* [WORK ITEM]: Go through the records and copy each line where the string "ceiling" occurs.

-- DATA FOR THIS EXERCISE follows --

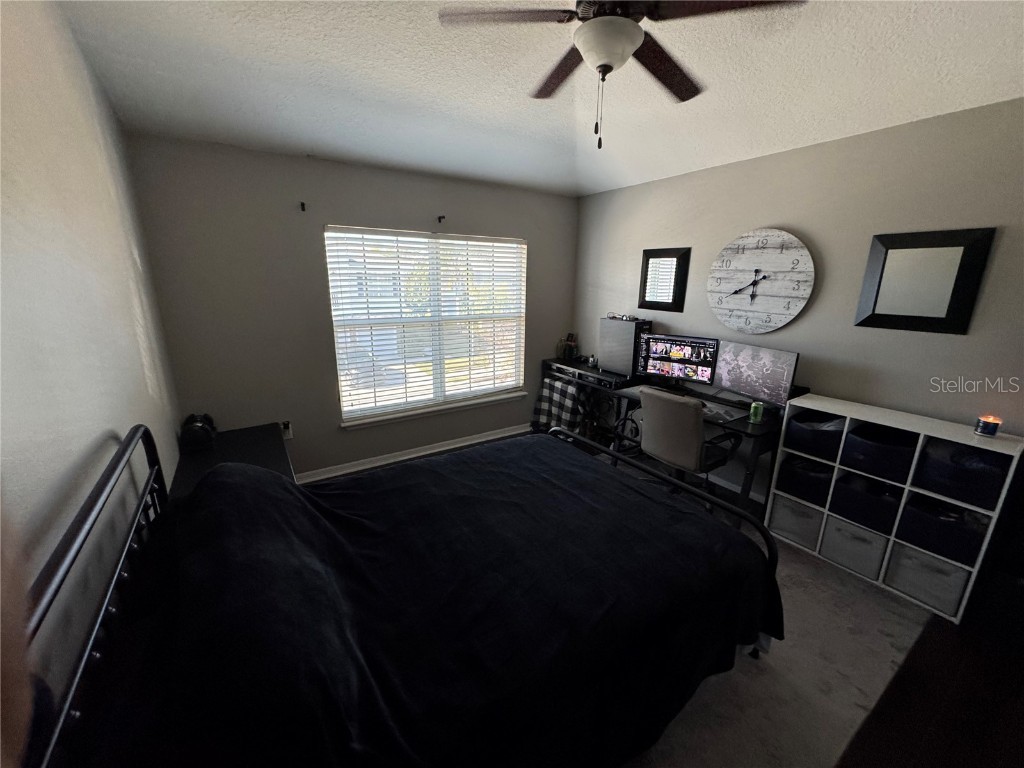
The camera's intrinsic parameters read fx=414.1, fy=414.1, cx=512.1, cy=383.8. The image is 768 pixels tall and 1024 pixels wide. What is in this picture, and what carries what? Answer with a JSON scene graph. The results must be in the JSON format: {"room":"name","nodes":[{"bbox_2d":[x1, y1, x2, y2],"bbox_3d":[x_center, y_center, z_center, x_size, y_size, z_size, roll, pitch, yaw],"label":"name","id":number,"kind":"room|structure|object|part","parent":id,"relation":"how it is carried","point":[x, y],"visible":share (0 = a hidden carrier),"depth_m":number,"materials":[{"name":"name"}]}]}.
{"room":"bedroom","nodes":[
{"label":"bedroom","id":0,"kind":"room"},
{"bbox_2d":[0,0,181,723],"bbox_3d":[-1.092,0.058,0.812,0.152,2.883,4.603,-9,18,-33],"label":"left wall","id":1,"kind":"structure","parent":0,"point":[136,358],"depth_m":1.17,"materials":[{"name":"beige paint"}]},
{"bbox_2d":[126,133,577,482],"bbox_3d":[-0.844,-0.571,3.760,3.619,2.540,0.158,-9,18,-33],"label":"back wall","id":2,"kind":"structure","parent":0,"point":[302,452],"depth_m":3.09,"materials":[{"name":"grey paint"}]},
{"bbox_2d":[280,421,292,439],"bbox_3d":[-1.781,0.365,3.264,0.074,0.130,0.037,-9,18,-33],"label":"wall socket","id":3,"kind":"object","parent":2,"relation":"attached to","point":[289,435],"visible":0.77,"depth_m":3.26,"materials":[{"name":"white plastic"}]},
{"bbox_2d":[299,201,306,211],"bbox_3d":[-1.477,-1.254,2.925,0.030,0.067,0.087,-9,18,-33],"label":"curtain bracket","id":4,"kind":"object","parent":2,"relation":"attached to","point":[302,205],"visible":0.97,"depth_m":2.94,"materials":[{"name":"black metal"}]},
{"bbox_2d":[296,423,532,481],"bbox_3d":[-0.830,0.631,3.976,3.449,0.087,0.020,-9,18,-33],"label":"baseboard","id":5,"kind":"structure","parent":2,"relation":"attached to","point":[465,444],"depth_m":3.88,"materials":[{"name":"white paint"}]},
{"bbox_2d":[325,226,527,426],"bbox_3d":[-0.686,-0.543,3.826,1.811,1.591,0.131,-9,18,-33],"label":"window","id":6,"kind":"structure","parent":2,"relation":"in","point":[340,366],"depth_m":3.78,"materials":[{"name":"white plastic"}]},
{"bbox_2d":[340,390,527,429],"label":"window sill","id":7,"kind":"structure","parent":2,"relation":"attached to","point":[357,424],"depth_m":3.85,"materials":[{"name":"white paint"}]},
{"bbox_2d":[437,214,445,223],"bbox_3d":[-0.605,-1.408,3.531,0.031,0.070,0.098,-9,18,-33],"label":"curtain bracket","id":8,"kind":"object","parent":2,"relation":"attached to","point":[439,218],"visible":0.97,"depth_m":3.53,"materials":[{"name":"black metal"}]},
{"bbox_2d":[57,0,1023,196],"bbox_3d":[0.537,-1.421,1.441,3.797,0.138,4.937,-9,18,-33],"label":"ceiling","id":9,"kind":"structure","parent":0,"point":[162,67],"depth_m":2.06,"materials":[{"name":"white paint"}]},
{"bbox_2d":[436,0,804,148],"bbox_3d":[0.348,-1.207,1.521,1.128,0.665,1.127,-5,16,-21],"label":"ceiling fan","id":10,"kind":"object","parent":9,"relation":"hanging from","point":[626,46],"visible":0.99,"depth_m":1.43,"materials":[{"name":"metal"}]},
{"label":"fan blade","id":11,"kind":"part","parent":10,"relation":"part of","materials":[{"name":"brown wood"}]},
{"bbox_2d":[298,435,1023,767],"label":"floor","id":12,"kind":"structure","parent":0,"point":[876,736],"depth_m":1.71,"materials":[{"name":"grey carpet"}]},
{"bbox_2d":[174,422,294,497],"bbox_3d":[-1.665,0.728,2.591,0.551,0.622,1.052,-9,18,-33],"label":"nightstand","id":13,"kind":"object","parent":12,"relation":"on","point":[244,439],"visible":0.28,"depth_m":2.52,"materials":[{"name":"wood"}]},
{"bbox_2d":[180,413,216,451],"bbox_3d":[-1.966,0.283,2.604,0.184,0.185,0.271,-9,18,-33],"label":"headphones","id":14,"kind":"object","parent":13,"relation":"on","point":[200,427],"visible":0.98,"depth_m":2.54,"materials":[{"name":"black"}]},
{"bbox_2d":[23,418,786,767],"bbox_3d":[-0.236,0.657,1.663,2.146,1.207,1.676,-9,18,-33],"label":"bed","id":15,"kind":"object","parent":12,"relation":"on","point":[87,504],"visible":0.98,"depth_m":1.19,"materials":[{"name":"black fabric"}]},
{"bbox_3d":[-1.017,0.716,1.151,0.208,1.020,1.084,-9,18,-33],"label":"headboard","id":16,"kind":"part","parent":15,"relation":"part of","materials":[{"name":"black metal"}]},
{"bbox_2d":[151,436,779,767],"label":"blanket","id":17,"kind":"object","parent":15,"relation":"on","point":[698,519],"visible":0.8,"depth_m":1.31,"materials":[{"name":"black fabric"}]},
{"bbox_2d":[530,376,580,434],"bbox_3d":[0.478,0.282,4.248,0.358,0.621,0.475,-9,18,-33],"label":"blanket","id":18,"kind":"object","parent":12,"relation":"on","point":[545,403],"visible":0.8,"depth_m":4.14,"materials":[{"name":"fabric"}]},
{"bbox_2d":[545,360,790,522],"bbox_3d":[1.059,0.375,3.240,0.621,0.725,1.994,-9,18,-33],"label":"desk","id":19,"kind":"object","parent":12,"relation":"on","point":[766,427],"visible":0.45,"depth_m":2.84,"materials":[{"name":"black"}]},
{"bbox_2d":[556,332,577,359],"bbox_3d":[0.593,-0.416,4.471,0.178,0.281,0.194,-9,18,-33],"label":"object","id":20,"kind":"object","parent":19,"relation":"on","point":[571,349],"visible":0.99,"depth_m":4.44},
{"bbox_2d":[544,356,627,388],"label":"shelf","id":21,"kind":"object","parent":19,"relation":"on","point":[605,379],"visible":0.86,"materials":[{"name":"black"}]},
{"bbox_2d":[597,316,651,377],"bbox_3d":[1.046,-0.360,3.882,0.250,0.509,0.466,-9,18,-33],"label":"computer tower","id":22,"kind":"structure","parent":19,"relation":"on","point":[605,351],"depth_m":3.77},
{"bbox_2d":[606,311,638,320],"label":"glasses","id":23,"kind":"object","parent":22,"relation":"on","point":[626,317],"visible":0.99,"depth_m":3.81,"materials":[{"name":"black"}]},
{"bbox_2d":[635,332,718,386],"bbox_3d":[1.345,-0.187,3.407,0.598,0.411,0.195,10,17,31],"label":"monitor","id":24,"kind":"object","parent":19,"relation":"on","point":[662,356],"visible":0.98,"depth_m":3.37,"materials":[{"name":"black plastic"}]},
{"bbox_2d":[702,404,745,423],"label":"mouse pad","id":25,"kind":"object","parent":19,"relation":"on","point":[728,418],"visible":0.6,"depth_m":2.83,"materials":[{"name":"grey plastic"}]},
{"bbox_2d":[713,340,799,409],"bbox_3d":[1.680,-0.050,2.904,0.187,0.428,0.574,-5,16,-21],"label":"monitor","id":26,"kind":"object","parent":19,"relation":"on","point":[724,379],"visible":0.97,"depth_m":2.86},
{"bbox_2d":[749,401,763,422],"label":"can","id":27,"kind":"object","parent":19,"relation":"on","point":[753,405],"visible":1,"depth_m":2.70,"materials":[{"name":"green metal"}]},
{"bbox_2d":[636,386,745,512],"bbox_3d":[1.224,0.466,2.940,0.659,0.942,0.650,-9,18,-33],"label":"office chair","id":28,"kind":"object","parent":12,"relation":"on","point":[698,427],"visible":0.87,"depth_m":2.73,"materials":[{"name":"grey"}]},
{"bbox_2d":[769,397,1022,621],"bbox_3d":[2.122,0.651,2.427,0.323,0.908,0.944,-9,18,-33],"label":"cube shelf","id":29,"kind":"object","parent":12,"relation":"on","point":[887,424],"visible":0.58,"depth_m":2.27,"materials":[{"name":"white wood"}]},
{"bbox_2d":[768,492,824,548],"bbox_3d":[1.949,0.854,2.746,0.380,0.271,0.294,-9,18,-33],"label":"storage bin","id":30,"kind":"object","parent":29,"relation":"in","point":[798,515],"visible":0.6,"depth_m":2.66,"materials":[{"name":"grey fabric"}]},
{"bbox_2d":[777,455,833,505],"bbox_3d":[1.985,0.614,2.708,0.351,0.239,0.284,-9,18,-33],"label":"storage bin","id":31,"kind":"object","parent":29,"relation":"in","point":[813,465],"visible":0.62,"depth_m":2.63,"materials":[{"name":"black fabric"}]},
{"bbox_2d":[783,410,844,461],"bbox_3d":[1.975,0.322,2.629,0.334,0.208,0.303,-9,18,-33],"label":"storage bin","id":32,"kind":"object","parent":29,"relation":"in","point":[802,424],"visible":0.66,"depth_m":2.57,"materials":[{"name":"fabric"}]},
{"bbox_2d":[821,515,887,577],"bbox_3d":[2.110,0.923,2.488,0.363,0.260,0.298,-9,18,-33],"label":"storage bin","id":33,"kind":"object","parent":29,"relation":"in","point":[876,560],"visible":0.69,"depth_m":2.40,"materials":[{"name":"grey fabric"}]},
{"bbox_2d":[828,472,903,534],"bbox_3d":[2.143,0.679,2.468,0.350,0.236,0.313,-9,18,-33],"label":"storage bin","id":34,"kind":"object","parent":29,"relation":"in","point":[891,504],"visible":0.71,"depth_m":2.39,"materials":[{"name":"fabric"}]},
{"bbox_2d":[840,422,918,484],"bbox_3d":[2.150,0.385,2.388,0.343,0.212,0.315,-9,18,-33],"label":"storage bin","id":35,"kind":"object","parent":29,"relation":"in","point":[861,442],"visible":0.73,"depth_m":2.34,"materials":[{"name":"fabric"}]},
{"bbox_2d":[884,538,969,614],"bbox_3d":[2.284,0.986,2.245,0.340,0.266,0.306,-9,18,-33],"label":"storage bin","id":36,"kind":"object","parent":29,"relation":"in","point":[908,556],"visible":0.65,"depth_m":2.17,"materials":[{"name":"grey fabric"}]},
{"bbox_2d":[895,492,985,563],"bbox_3d":[2.311,0.742,2.219,0.320,0.226,0.311,-9,18,-33],"label":"storage bin","id":37,"kind":"object","parent":29,"relation":"in","point":[914,502],"visible":0.72,"depth_m":2.15,"materials":[{"name":"fabric"}]},
{"bbox_2d":[914,440,1008,509],"bbox_3d":[2.311,0.443,2.121,0.326,0.225,0.291,-9,18,-33],"label":"storage bin","id":38,"kind":"object","parent":29,"relation":"in","point":[950,457],"visible":0.75,"depth_m":2.05,"materials":[{"name":"fabric"}]},
{"bbox_2d":[974,414,1001,436],"bbox_3d":[2.348,0.203,2.046,0.082,0.092,0.082,-9,18,-33],"label":"candle","id":39,"kind":"object","parent":29,"relation":"on","point":[993,429],"visible":0.99,"depth_m":2.03,"materials":[{"name":"wax"}]},
{"bbox_2d":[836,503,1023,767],"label":"dresser","id":40,"kind":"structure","parent":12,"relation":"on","point":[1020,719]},
{"bbox_2d":[575,97,1023,516],"bbox_3d":[2.094,-0.313,2.760,0.152,2.611,4.941,-9,18,-33],"label":"right wall","id":41,"kind":"structure","parent":0,"point":[969,336],"depth_m":2.55,"materials":[{"name":"grey paint"}]},
{"bbox_2d":[638,246,691,311],"bbox_3d":[1.319,-0.923,3.649,0.032,0.538,0.474,-9,18,-33],"label":"small mirror","id":42,"kind":"object","parent":41,"relation":"attached to","point":[658,254],"visible":1,"depth_m":3.63,"materials":[{"name":"black mirror"}]},
{"bbox_2d":[706,228,814,333],"bbox_3d":[1.770,-0.742,3.024,0.050,0.751,0.749,-9,18,-33],"label":"wall clock","id":43,"kind":"object","parent":41,"relation":"attached to","point":[810,269],"visible":1,"depth_m":2.98,"materials":[{"name":"white wood"}]},
{"bbox_2d":[854,227,994,334],"bbox_3d":[2.255,-0.571,2.310,0.032,0.549,0.485,-9,18,-33],"label":"wall mirror","id":44,"kind":"object","parent":41,"relation":"attached to","point":[887,315],"visible":0.99,"depth_m":2.28,"materials":[{"name":"black mirror"}]}
]}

-- DATA FOR THIS EXERCISE concluded --

* [REPLY TO THE EXERCISE]:
{"bbox_2d":[57,0,1023,196],"bbox_3d":[0.537,-1.421,1.441,3.797,0.138,4.937,-9,18,-33],"label":"ceiling","id":9,"kind":"structure","parent":0,"point":[162,67],"depth_m":2.06,"materials":[{"name":"white paint"}]},
{"bbox_2d":[436,0,804,148],"bbox_3d":[0.348,-1.207,1.521,1.128,0.665,1.127,-5,16,-21],"label":"ceiling fan","id":10,"kind":"object","parent":9,"relation":"hanging from","point":[626,46],"visible":0.99,"depth_m":1.43,"materials":[{"name":"metal"}]},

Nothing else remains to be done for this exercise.